EXERCISE INSTRUCTIONS: Reproduce the records. Keep every word exact and include no images.

[Stored items]

□ □ □

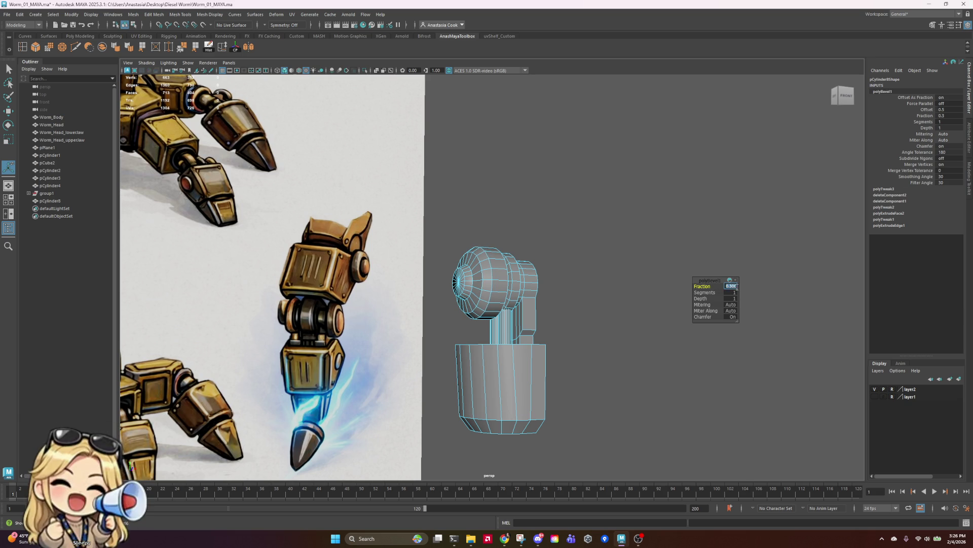
type(".2")
key("Return")
- Return to object mode, save the scene, and recheck the leg from the front
mouse_move(593, 236)
left_mouse_down("alt")
mouse_move(583, 258)
mouse_move(493, 282)
left_mouse_up("alt")
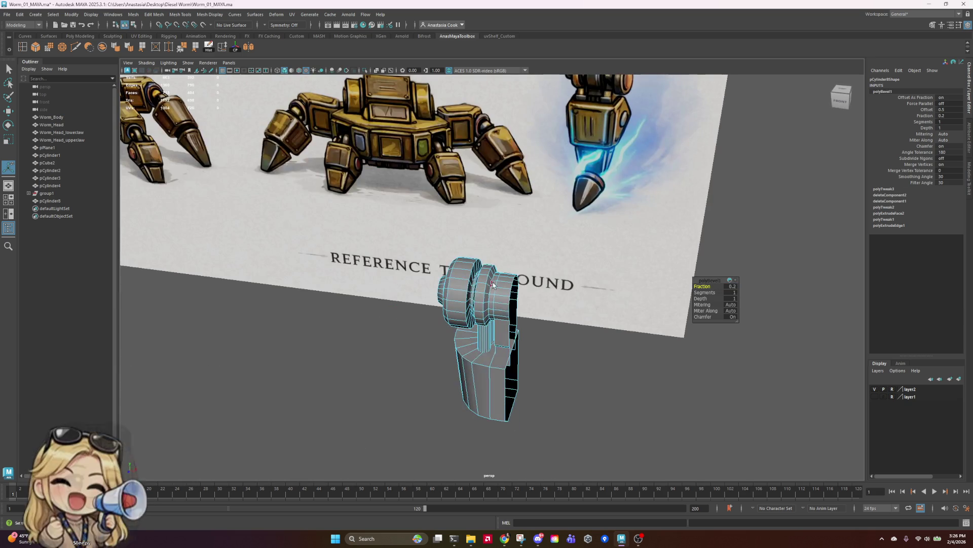
right_click(493, 281)
left_click(609, 363)
mouse_move(609, 363)
left_mouse_down("alt")
mouse_move(760, 350)
mouse_move(769, 337)
mouse_move(767, 374)
mouse_move(656, 350)
left_mouse_up("alt")
key("ctrl+s")
left_click(469, 270)
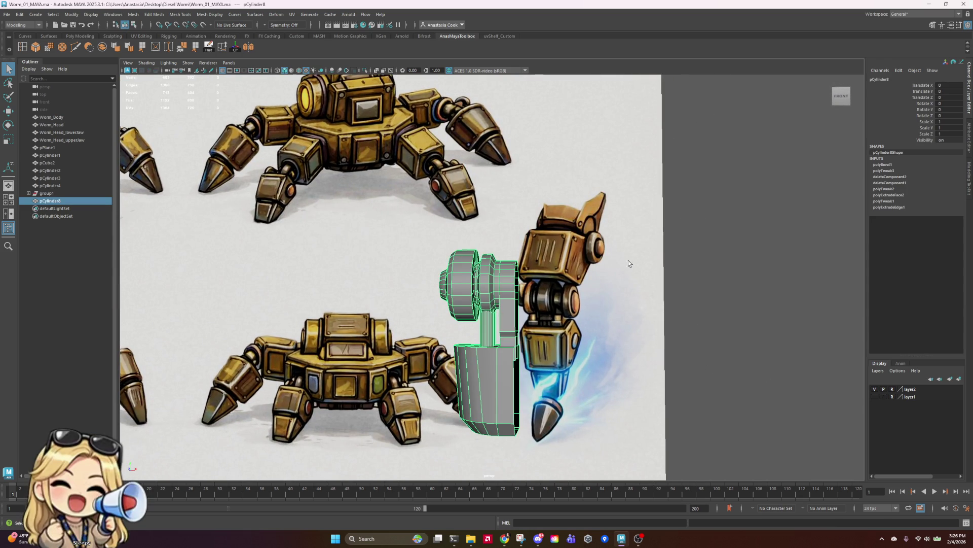
mouse_move(630, 263)
left_mouse_down("alt")
mouse_move(744, 248)
mouse_move(832, 289)
mouse_move(829, 309)
left_mouse_up("alt")
key("bracketleft")
key("bracketleft")
key("bracketleft")
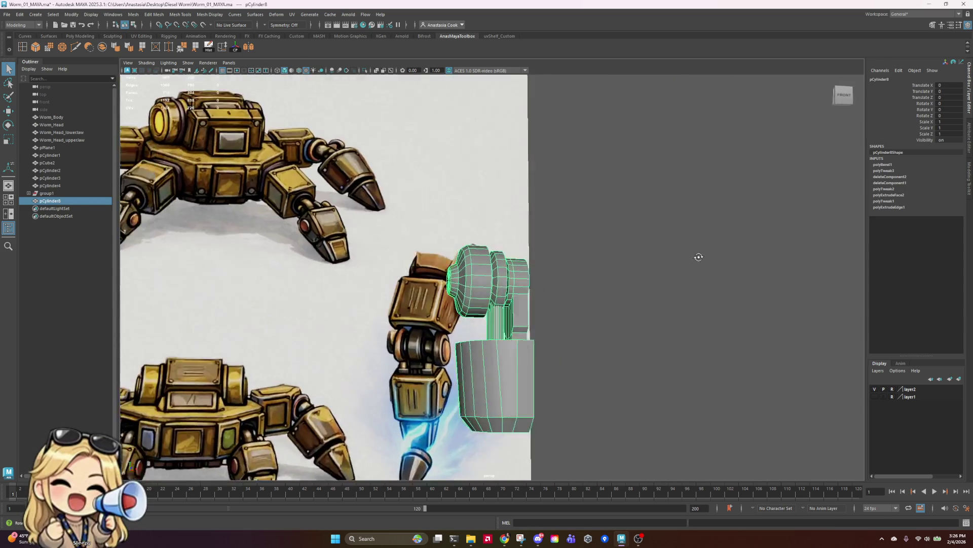
left_click(578, 289)
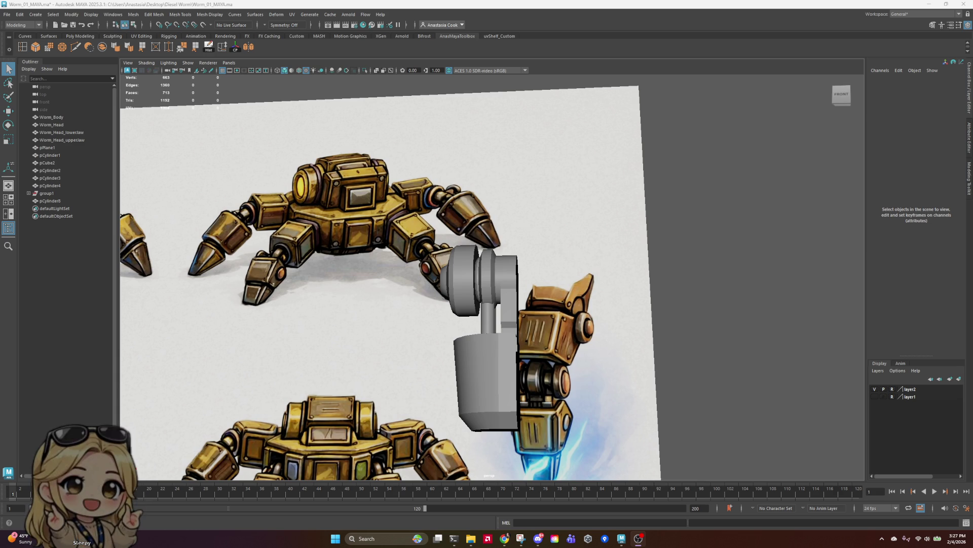
- Inspect the cylinder leg part from underneath and from behind
left_click(517, 361)
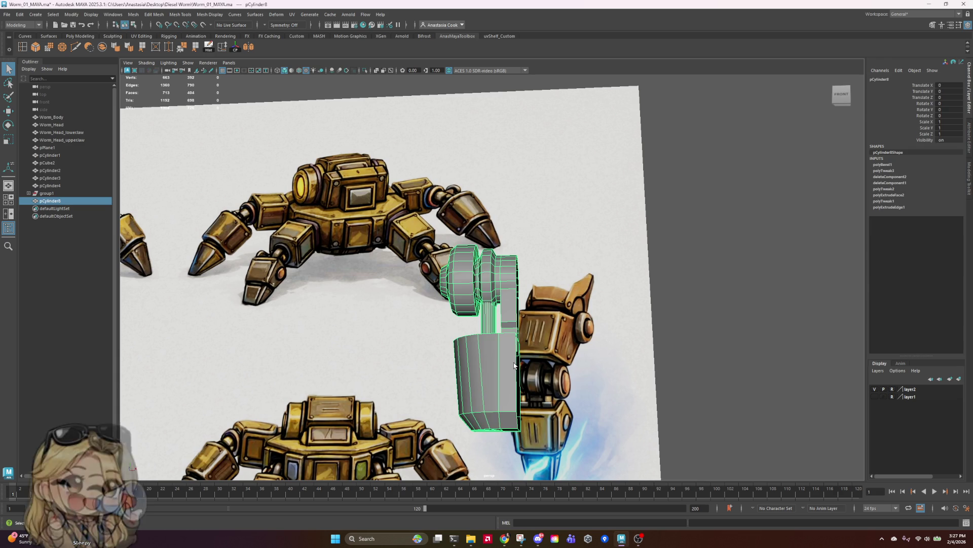
left_click_drag(517, 361, 513, 324, "alt")
left_click(648, 322)
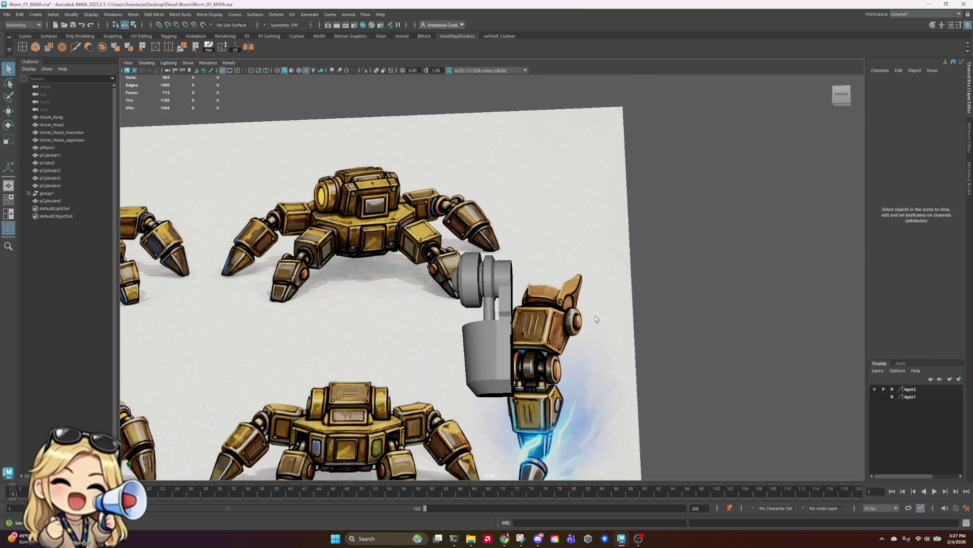
scroll(596, 318, "down", 3)
scroll(470, 345, "up", 3)
left_click(509, 364)
scroll(509, 364, "up", 3)
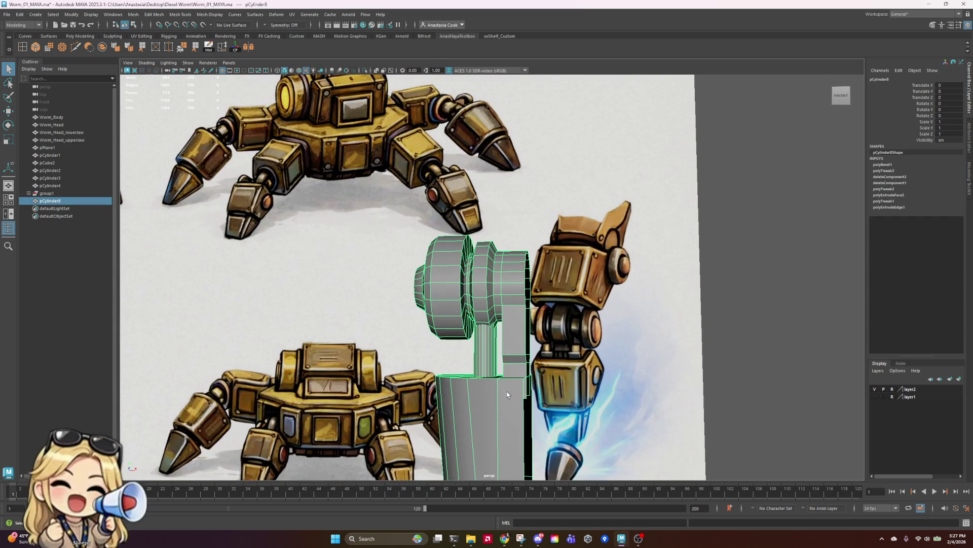
right_click_drag(502, 321, 507, 292)
middle_click_drag(502, 406, 518, 252, "alt")
left_click_drag(502, 295, 551, 247, "alt")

□ □ □

TASK OUTPUT:
type(".2")
key("Return")
- Return to object mode, save the scene, and recheck the leg from the front
mouse_move(593, 236)
left_mouse_down("alt")
mouse_move(583, 258)
mouse_move(493, 282)
left_mouse_up("alt")
right_click(493, 281)
left_click(609, 363)
mouse_move(609, 363)
left_mouse_down("alt")
mouse_move(760, 350)
mouse_move(769, 337)
mouse_move(767, 374)
mouse_move(656, 350)
left_mouse_up("alt")
key("ctrl+s")
left_click(469, 270)
mouse_move(630, 263)
left_mouse_down("alt")
mouse_move(744, 248)
mouse_move(832, 289)
mouse_move(829, 309)
left_mouse_up("alt")
key("bracketleft")
key("bracketleft")
key("bracketleft")
left_click(578, 289)
- Inspect the cylinder leg part from underneath and from behind
left_click(517, 361)
left_click_drag(517, 361, 513, 324, "alt")
left_click(648, 322)
scroll(596, 318, "down", 3)
scroll(470, 345, "up", 3)
left_click(509, 364)
scroll(509, 364, "up", 3)
right_click_drag(502, 321, 507, 292)
middle_click_drag(502, 406, 518, 252, "alt")
left_click_drag(502, 295, 551, 247, "alt")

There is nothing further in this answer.